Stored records
★ ★ ★ ★

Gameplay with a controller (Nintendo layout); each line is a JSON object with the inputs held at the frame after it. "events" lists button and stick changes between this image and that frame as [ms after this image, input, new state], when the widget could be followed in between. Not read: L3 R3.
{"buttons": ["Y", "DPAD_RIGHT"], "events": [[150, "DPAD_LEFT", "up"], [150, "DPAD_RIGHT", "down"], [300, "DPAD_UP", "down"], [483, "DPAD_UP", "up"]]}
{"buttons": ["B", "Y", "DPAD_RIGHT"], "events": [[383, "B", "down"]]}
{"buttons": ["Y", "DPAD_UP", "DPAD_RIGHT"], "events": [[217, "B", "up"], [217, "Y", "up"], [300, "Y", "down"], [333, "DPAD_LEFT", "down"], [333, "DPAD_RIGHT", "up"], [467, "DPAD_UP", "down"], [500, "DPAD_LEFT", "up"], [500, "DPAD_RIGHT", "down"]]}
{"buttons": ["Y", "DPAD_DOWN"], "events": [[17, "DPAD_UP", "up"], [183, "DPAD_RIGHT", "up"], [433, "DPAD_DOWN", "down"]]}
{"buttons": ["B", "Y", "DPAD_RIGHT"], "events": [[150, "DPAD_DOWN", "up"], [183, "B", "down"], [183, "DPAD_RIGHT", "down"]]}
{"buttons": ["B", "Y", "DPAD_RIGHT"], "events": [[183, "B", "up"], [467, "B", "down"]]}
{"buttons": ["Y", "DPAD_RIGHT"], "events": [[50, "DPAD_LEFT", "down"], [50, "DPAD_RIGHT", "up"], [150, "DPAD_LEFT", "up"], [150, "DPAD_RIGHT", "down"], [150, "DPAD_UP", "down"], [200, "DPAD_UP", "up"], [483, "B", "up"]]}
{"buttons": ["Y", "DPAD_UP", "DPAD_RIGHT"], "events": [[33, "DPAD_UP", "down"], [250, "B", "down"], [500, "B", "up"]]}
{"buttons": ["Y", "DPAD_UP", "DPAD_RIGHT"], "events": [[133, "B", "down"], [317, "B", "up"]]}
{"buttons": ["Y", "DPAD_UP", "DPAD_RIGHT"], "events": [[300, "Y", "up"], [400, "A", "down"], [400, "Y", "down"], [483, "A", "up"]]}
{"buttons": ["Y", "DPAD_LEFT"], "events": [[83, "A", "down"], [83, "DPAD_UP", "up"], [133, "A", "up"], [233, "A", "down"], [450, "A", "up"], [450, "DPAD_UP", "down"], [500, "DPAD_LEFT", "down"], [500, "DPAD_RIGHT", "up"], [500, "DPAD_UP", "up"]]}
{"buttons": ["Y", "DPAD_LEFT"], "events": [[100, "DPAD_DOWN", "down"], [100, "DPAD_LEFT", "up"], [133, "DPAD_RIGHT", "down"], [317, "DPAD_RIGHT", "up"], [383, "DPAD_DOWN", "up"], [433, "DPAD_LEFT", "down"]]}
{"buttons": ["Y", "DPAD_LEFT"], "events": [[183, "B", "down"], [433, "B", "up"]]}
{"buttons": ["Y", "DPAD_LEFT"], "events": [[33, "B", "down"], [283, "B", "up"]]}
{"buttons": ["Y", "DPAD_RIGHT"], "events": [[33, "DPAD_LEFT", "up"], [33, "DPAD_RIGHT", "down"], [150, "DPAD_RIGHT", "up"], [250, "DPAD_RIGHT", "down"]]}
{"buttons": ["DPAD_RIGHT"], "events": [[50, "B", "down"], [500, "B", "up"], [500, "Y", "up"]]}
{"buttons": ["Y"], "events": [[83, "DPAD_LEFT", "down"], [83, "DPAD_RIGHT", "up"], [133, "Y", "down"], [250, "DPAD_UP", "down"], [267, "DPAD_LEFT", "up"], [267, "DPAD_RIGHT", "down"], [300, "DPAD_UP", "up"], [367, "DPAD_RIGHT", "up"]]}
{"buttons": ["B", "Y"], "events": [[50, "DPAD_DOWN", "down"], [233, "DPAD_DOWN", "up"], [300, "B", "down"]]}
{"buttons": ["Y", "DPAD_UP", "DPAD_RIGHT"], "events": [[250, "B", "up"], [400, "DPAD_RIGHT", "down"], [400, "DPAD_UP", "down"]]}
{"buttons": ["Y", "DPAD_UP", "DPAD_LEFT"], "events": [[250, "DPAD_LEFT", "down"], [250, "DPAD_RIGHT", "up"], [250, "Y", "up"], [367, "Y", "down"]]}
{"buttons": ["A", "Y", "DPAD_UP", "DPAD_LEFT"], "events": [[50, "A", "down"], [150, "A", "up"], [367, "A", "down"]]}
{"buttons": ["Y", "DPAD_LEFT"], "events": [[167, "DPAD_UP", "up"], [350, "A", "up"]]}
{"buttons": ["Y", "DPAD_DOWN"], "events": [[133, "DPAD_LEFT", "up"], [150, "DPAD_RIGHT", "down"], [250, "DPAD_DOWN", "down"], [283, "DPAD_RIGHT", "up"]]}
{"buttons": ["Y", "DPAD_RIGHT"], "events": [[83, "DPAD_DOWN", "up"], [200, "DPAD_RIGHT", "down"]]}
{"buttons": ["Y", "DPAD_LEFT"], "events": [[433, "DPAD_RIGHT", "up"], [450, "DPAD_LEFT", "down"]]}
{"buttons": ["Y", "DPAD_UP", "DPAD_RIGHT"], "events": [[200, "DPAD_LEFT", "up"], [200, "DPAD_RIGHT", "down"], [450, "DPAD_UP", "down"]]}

★ ★ ★ ★

WHAT NEEDS TO BE DONE: Output all of the data exactly as given.

ANSWER BELOW:
Gameplay with a controller (Nintendo layout); each line is a JSON object with the inputs held at the frame after it. "events" lists button and stick changes between this image and that frame as [ms after this image, input, new state], when the widget could be followed in between. Not read: L3 R3.
{"buttons": ["Y", "DPAD_RIGHT"], "events": [[150, "DPAD_LEFT", "up"], [150, "DPAD_RIGHT", "down"], [300, "DPAD_UP", "down"], [483, "DPAD_UP", "up"]]}
{"buttons": ["B", "Y", "DPAD_RIGHT"], "events": [[383, "B", "down"]]}
{"buttons": ["Y", "DPAD_UP", "DPAD_RIGHT"], "events": [[217, "B", "up"], [217, "Y", "up"], [300, "Y", "down"], [333, "DPAD_LEFT", "down"], [333, "DPAD_RIGHT", "up"], [467, "DPAD_UP", "down"], [500, "DPAD_LEFT", "up"], [500, "DPAD_RIGHT", "down"]]}
{"buttons": ["Y", "DPAD_DOWN"], "events": [[17, "DPAD_UP", "up"], [183, "DPAD_RIGHT", "up"], [433, "DPAD_DOWN", "down"]]}
{"buttons": ["B", "Y", "DPAD_RIGHT"], "events": [[150, "DPAD_DOWN", "up"], [183, "B", "down"], [183, "DPAD_RIGHT", "down"]]}
{"buttons": ["B", "Y", "DPAD_RIGHT"], "events": [[183, "B", "up"], [467, "B", "down"]]}
{"buttons": ["Y", "DPAD_RIGHT"], "events": [[50, "DPAD_LEFT", "down"], [50, "DPAD_RIGHT", "up"], [150, "DPAD_LEFT", "up"], [150, "DPAD_RIGHT", "down"], [150, "DPAD_UP", "down"], [200, "DPAD_UP", "up"], [483, "B", "up"]]}
{"buttons": ["Y", "DPAD_UP", "DPAD_RIGHT"], "events": [[33, "DPAD_UP", "down"], [250, "B", "down"], [500, "B", "up"]]}
{"buttons": ["Y", "DPAD_UP", "DPAD_RIGHT"], "events": [[133, "B", "down"], [317, "B", "up"]]}
{"buttons": ["Y", "DPAD_UP", "DPAD_RIGHT"], "events": [[300, "Y", "up"], [400, "A", "down"], [400, "Y", "down"], [483, "A", "up"]]}
{"buttons": ["Y", "DPAD_LEFT"], "events": [[83, "A", "down"], [83, "DPAD_UP", "up"], [133, "A", "up"], [233, "A", "down"], [450, "A", "up"], [450, "DPAD_UP", "down"], [500, "DPAD_LEFT", "down"], [500, "DPAD_RIGHT", "up"], [500, "DPAD_UP", "up"]]}
{"buttons": ["Y", "DPAD_LEFT"], "events": [[100, "DPAD_DOWN", "down"], [100, "DPAD_LEFT", "up"], [133, "DPAD_RIGHT", "down"], [317, "DPAD_RIGHT", "up"], [383, "DPAD_DOWN", "up"], [433, "DPAD_LEFT", "down"]]}
{"buttons": ["Y", "DPAD_LEFT"], "events": [[183, "B", "down"], [433, "B", "up"]]}
{"buttons": ["Y", "DPAD_LEFT"], "events": [[33, "B", "down"], [283, "B", "up"]]}
{"buttons": ["Y", "DPAD_RIGHT"], "events": [[33, "DPAD_LEFT", "up"], [33, "DPAD_RIGHT", "down"], [150, "DPAD_RIGHT", "up"], [250, "DPAD_RIGHT", "down"]]}
{"buttons": ["DPAD_RIGHT"], "events": [[50, "B", "down"], [500, "B", "up"], [500, "Y", "up"]]}
{"buttons": ["Y"], "events": [[83, "DPAD_LEFT", "down"], [83, "DPAD_RIGHT", "up"], [133, "Y", "down"], [250, "DPAD_UP", "down"], [267, "DPAD_LEFT", "up"], [267, "DPAD_RIGHT", "down"], [300, "DPAD_UP", "up"], [367, "DPAD_RIGHT", "up"]]}
{"buttons": ["B", "Y"], "events": [[50, "DPAD_DOWN", "down"], [233, "DPAD_DOWN", "up"], [300, "B", "down"]]}
{"buttons": ["Y", "DPAD_UP", "DPAD_RIGHT"], "events": [[250, "B", "up"], [400, "DPAD_RIGHT", "down"], [400, "DPAD_UP", "down"]]}
{"buttons": ["Y", "DPAD_UP", "DPAD_LEFT"], "events": [[250, "DPAD_LEFT", "down"], [250, "DPAD_RIGHT", "up"], [250, "Y", "up"], [367, "Y", "down"]]}
{"buttons": ["A", "Y", "DPAD_UP", "DPAD_LEFT"], "events": [[50, "A", "down"], [150, "A", "up"], [367, "A", "down"]]}
{"buttons": ["Y", "DPAD_LEFT"], "events": [[167, "DPAD_UP", "up"], [350, "A", "up"]]}
{"buttons": ["Y", "DPAD_DOWN"], "events": [[133, "DPAD_LEFT", "up"], [150, "DPAD_RIGHT", "down"], [250, "DPAD_DOWN", "down"], [283, "DPAD_RIGHT", "up"]]}
{"buttons": ["Y", "DPAD_RIGHT"], "events": [[83, "DPAD_DOWN", "up"], [200, "DPAD_RIGHT", "down"]]}
{"buttons": ["Y", "DPAD_LEFT"], "events": [[433, "DPAD_RIGHT", "up"], [450, "DPAD_LEFT", "down"]]}
{"buttons": ["Y", "DPAD_UP", "DPAD_RIGHT"], "events": [[200, "DPAD_LEFT", "up"], [200, "DPAD_RIGHT", "down"], [450, "DPAD_UP", "down"]]}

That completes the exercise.